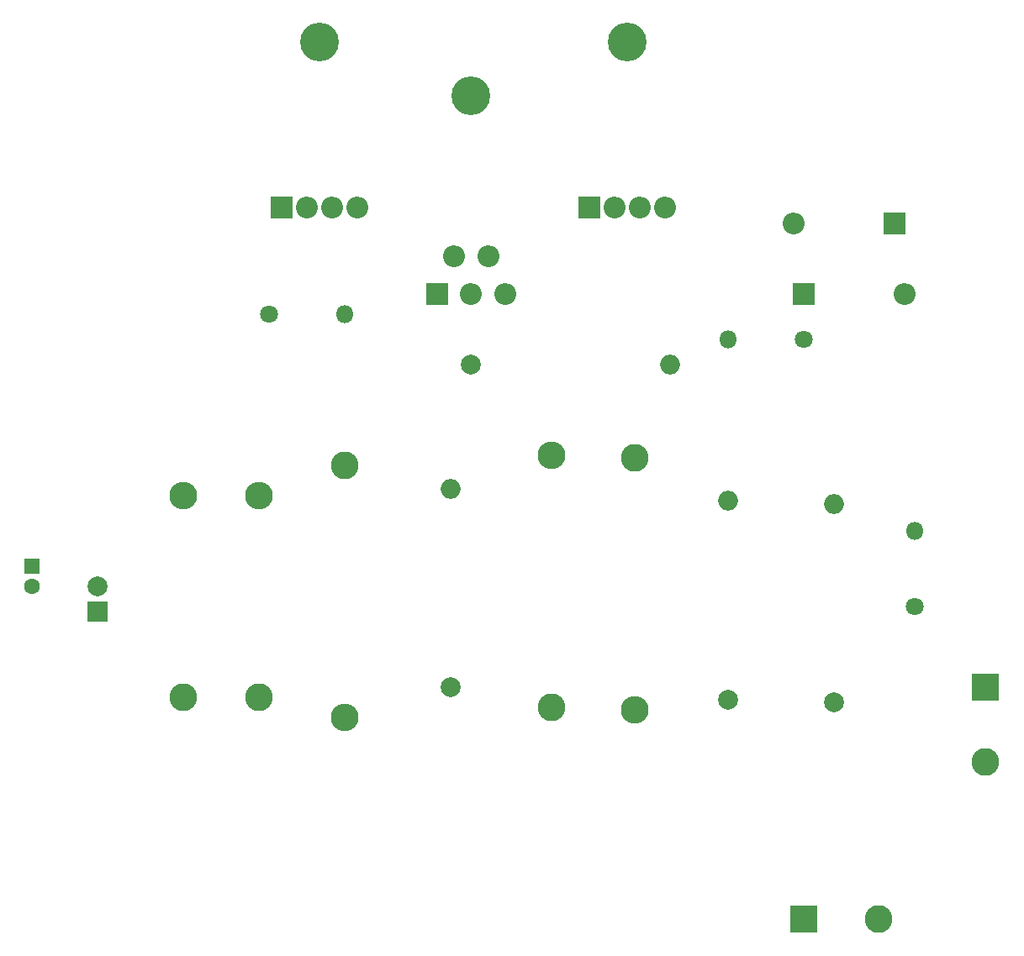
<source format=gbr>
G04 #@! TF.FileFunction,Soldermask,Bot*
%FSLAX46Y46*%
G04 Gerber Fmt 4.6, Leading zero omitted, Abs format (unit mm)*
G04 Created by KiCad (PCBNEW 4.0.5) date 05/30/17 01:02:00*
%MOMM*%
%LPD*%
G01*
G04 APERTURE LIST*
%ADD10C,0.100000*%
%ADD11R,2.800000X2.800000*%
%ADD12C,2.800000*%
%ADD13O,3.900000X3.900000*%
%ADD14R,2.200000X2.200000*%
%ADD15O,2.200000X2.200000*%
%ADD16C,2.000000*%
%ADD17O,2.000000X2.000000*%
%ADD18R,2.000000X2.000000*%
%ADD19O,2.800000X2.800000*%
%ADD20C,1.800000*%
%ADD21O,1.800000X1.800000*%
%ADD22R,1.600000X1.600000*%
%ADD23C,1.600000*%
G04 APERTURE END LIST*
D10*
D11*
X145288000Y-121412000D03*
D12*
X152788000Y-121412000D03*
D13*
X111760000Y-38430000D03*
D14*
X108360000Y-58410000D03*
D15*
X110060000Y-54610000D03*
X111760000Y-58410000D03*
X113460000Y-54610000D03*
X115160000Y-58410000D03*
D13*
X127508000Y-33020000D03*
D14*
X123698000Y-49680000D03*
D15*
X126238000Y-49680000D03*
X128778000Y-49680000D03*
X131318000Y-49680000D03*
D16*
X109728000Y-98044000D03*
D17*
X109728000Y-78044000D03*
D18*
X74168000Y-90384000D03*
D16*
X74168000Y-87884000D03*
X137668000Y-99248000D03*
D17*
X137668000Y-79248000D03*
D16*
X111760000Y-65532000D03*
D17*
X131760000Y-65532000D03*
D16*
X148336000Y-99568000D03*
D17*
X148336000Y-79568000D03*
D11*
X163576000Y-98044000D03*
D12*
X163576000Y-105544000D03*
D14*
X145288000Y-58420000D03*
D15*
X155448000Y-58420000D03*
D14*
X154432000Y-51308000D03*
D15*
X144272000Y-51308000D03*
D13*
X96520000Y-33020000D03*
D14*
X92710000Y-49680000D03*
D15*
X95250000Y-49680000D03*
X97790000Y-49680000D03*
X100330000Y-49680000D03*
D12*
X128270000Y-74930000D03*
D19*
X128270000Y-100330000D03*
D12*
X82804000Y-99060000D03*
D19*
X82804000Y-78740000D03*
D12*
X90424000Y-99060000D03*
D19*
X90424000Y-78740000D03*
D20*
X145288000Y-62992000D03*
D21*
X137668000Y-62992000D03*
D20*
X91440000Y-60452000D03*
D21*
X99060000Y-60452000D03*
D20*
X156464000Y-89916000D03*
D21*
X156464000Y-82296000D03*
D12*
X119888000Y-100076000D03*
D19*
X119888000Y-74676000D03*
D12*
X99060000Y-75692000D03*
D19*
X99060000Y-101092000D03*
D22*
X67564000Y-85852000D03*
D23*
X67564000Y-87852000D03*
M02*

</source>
..........
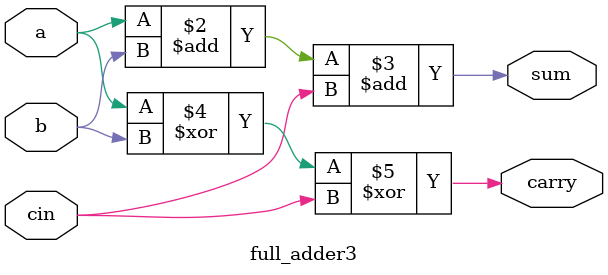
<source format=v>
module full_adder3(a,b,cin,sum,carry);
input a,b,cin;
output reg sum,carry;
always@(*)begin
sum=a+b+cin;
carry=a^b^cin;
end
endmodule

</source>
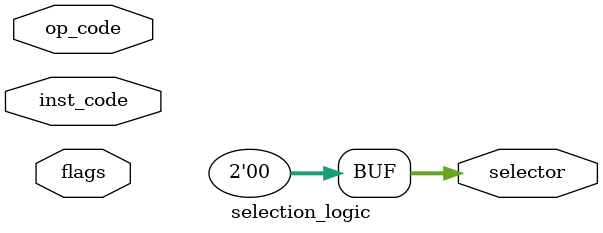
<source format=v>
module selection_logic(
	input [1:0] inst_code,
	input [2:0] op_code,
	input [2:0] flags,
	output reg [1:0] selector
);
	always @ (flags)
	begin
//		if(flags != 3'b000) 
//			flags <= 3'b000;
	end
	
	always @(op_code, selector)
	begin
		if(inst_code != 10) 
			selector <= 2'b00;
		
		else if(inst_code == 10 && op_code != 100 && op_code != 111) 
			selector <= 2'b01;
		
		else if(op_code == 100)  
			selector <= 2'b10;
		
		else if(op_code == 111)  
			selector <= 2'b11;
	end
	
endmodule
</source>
..........
Task goal:
Look through the entries for the string "selector". Every line that has it belongs in the answer.

Response to this task:
	output reg [1:0] selector
	always @(op_code, selector)
			selector <= 2'b00;
			selector <= 2'b01;
			selector <= 2'b10;
			selector <= 2'b11;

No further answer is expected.